Regarding arbitrary precision arithmetic: Can AVX-512 be used to calculate the multiplication of two 256-bit Integers on a 64-bit computer in C++? Is there an intrinsic Integer data type of 512 bits for the result, in a C++ compiler, that makes it possible?

If its not possible, can it be done in Assembly language? If so, can this Assembly Language routine be called from a C++ program? Could a 512-bit result from an Assembly Language routine be utilised by 64-bit Integer data types without using a String?

Solution

Yes and no.

No, AVX-512 doesn't have an instruction to multiply two 256-bit operands to get a 512-bit result. The largest operands you can multiply are 64 bits apiece, to get a 128-bit result.

So, to multiply 256-bit operands, you do a bit like grade-school multiplication. Except that you want to treat a 256-bit number as basically a 4-digit number in base 2⁶⁴. So, you have something like:

          D  C  B  A
          H  G  F  E
--------------------
         ED EC EB EA
      FD FC FB FA 0
   GD GC GB GA 0  0
HD HC HB HA 0  0  0
--------------------

[where HD means H*D, GB means G*B, and so on.]

So just like we did in grade-school, we multiply each digit of the one by each digit of the other, carry the upper digit of each to the next column, and add all the partial products together to get a final result.

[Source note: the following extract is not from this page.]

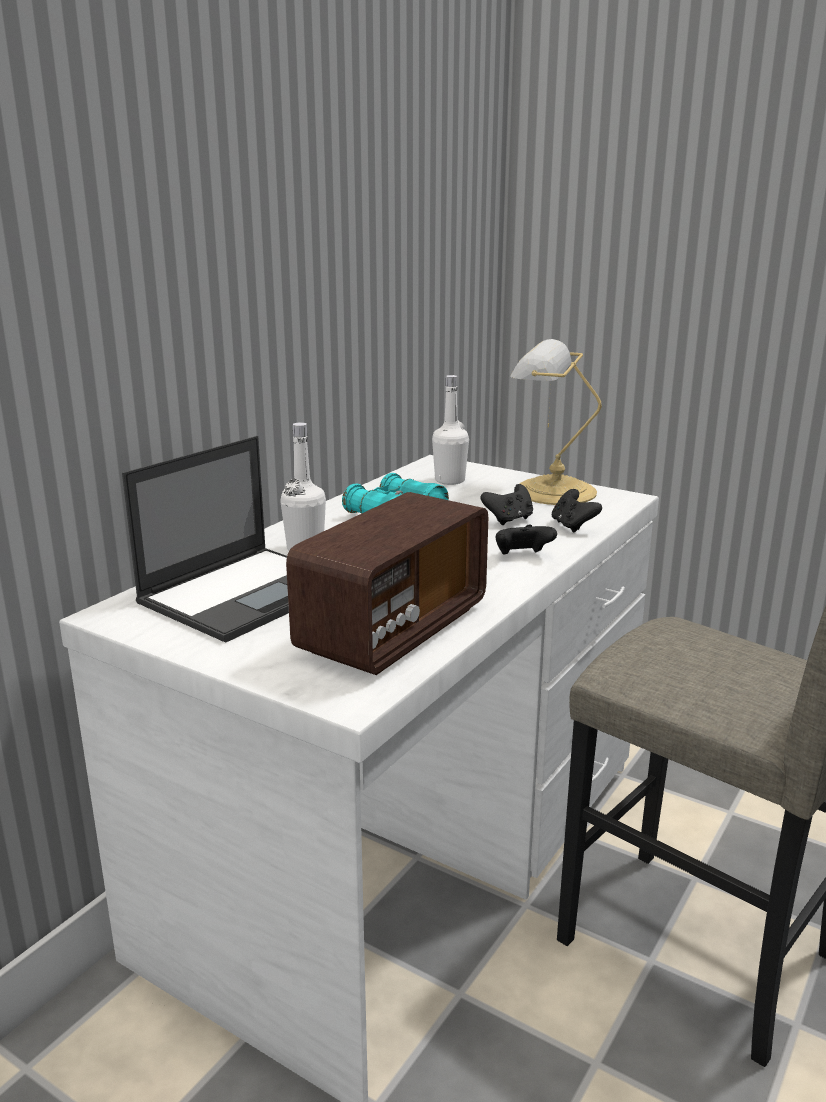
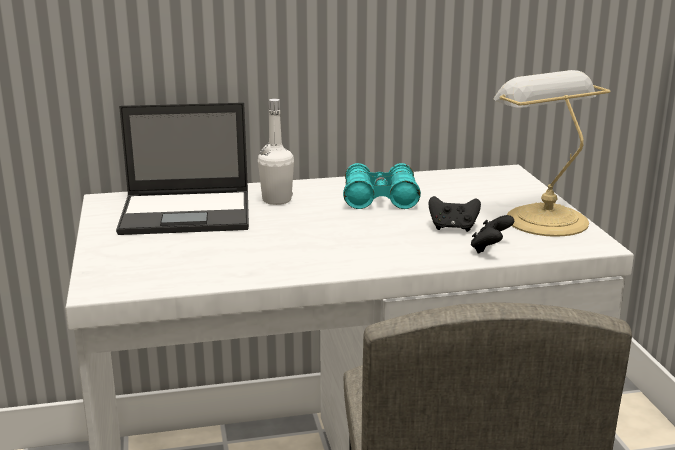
camera: 45 degrees right, 0 degrees up
(393, 630) = (206, 264): radio -> none
(450, 480) = (482, 187): white bottle -> none
(522, 556) = (395, 255): black game controller -> none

The difference is that instead of each being a digit from 0 to 9, in this case each digit goes from 0 to 2⁶⁴-1.

But yes, since you have to carry out identical operations on each of multiple operands, it's perfectly reasonable to carry them out in parallel using vector instructions. But that's just doing a bunch of 64-bit multiplications in parallel, not working with any individual operand that's any bigger than 64 bits¹.

If you're working with really big numbers (e.g., millions of digits or more) there are better multiplication methods, such as Karatsuba multiplication and Schönhage-Strassen multiplication -- but 512 bits is almost certainly too small to benefit noticeably from things like that.

I should add, however, that although the idea of vectored execution is valid, it may be a lot of work for little or no gain, so unless you're doing a lot of these in a tight loop, it's open to a lot of question whether it'll be worthwhile.